▶ Data for analysis:
Start of Block
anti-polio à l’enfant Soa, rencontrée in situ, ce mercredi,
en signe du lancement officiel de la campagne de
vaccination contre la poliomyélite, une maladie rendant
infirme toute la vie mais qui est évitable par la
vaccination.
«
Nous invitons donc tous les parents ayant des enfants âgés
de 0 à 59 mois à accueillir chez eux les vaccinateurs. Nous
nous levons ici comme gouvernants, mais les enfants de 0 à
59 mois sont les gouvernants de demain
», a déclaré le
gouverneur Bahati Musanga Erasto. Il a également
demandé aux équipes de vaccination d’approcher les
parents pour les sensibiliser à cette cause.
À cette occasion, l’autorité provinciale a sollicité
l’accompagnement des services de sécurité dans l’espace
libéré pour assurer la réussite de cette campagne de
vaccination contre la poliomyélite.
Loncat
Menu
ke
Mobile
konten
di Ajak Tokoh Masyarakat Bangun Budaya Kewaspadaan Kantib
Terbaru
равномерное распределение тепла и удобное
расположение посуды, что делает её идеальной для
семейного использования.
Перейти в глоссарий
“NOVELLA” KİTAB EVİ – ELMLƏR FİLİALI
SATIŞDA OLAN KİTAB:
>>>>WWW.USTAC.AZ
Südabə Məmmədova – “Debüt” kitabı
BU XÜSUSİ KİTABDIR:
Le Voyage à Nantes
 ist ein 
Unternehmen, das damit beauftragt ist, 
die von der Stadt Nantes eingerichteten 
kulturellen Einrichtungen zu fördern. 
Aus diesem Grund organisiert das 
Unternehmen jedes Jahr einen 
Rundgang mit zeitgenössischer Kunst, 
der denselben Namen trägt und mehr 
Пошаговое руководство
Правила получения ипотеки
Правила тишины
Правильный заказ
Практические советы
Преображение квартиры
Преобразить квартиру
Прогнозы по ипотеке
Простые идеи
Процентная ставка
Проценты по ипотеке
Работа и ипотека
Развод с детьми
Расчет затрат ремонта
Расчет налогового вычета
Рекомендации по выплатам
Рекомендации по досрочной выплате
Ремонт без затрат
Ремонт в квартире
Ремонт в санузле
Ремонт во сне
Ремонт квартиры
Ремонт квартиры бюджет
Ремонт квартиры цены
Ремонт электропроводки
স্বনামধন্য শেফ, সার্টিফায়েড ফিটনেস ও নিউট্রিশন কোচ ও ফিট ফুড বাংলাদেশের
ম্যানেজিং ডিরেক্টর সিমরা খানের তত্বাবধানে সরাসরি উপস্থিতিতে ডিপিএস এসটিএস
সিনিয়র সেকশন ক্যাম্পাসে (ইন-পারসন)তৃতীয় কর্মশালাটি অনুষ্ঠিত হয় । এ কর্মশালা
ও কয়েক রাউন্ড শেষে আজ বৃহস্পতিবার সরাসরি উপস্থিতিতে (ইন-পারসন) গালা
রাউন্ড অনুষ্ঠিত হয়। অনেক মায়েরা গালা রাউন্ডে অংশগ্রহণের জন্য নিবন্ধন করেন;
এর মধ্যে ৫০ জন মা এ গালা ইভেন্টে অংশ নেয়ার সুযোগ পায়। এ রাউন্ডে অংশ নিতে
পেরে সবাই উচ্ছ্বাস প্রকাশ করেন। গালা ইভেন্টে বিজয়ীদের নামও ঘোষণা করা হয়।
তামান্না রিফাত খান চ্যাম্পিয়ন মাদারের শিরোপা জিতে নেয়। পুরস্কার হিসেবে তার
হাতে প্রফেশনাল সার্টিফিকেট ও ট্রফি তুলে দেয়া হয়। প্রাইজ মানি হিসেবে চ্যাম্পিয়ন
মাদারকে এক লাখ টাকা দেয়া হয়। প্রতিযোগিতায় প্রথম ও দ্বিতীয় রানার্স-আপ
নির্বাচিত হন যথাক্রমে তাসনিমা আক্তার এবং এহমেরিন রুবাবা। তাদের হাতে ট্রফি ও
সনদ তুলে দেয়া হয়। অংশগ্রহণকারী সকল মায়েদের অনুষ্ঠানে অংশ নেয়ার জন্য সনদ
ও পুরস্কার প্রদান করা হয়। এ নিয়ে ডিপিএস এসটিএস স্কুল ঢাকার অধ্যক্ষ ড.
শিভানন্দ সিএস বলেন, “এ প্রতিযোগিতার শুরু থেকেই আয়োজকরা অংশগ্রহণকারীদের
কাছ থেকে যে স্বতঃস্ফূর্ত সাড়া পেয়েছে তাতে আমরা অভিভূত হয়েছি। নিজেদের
End of Block
▶ Task objective:
Check each line of the entries above for the word "квартиры". List the ones that have it.

▶ Response to the task:
Преображение квартиры
Ремонт квартиры
Ремонт квартиры бюджет
Ремонт квартиры цены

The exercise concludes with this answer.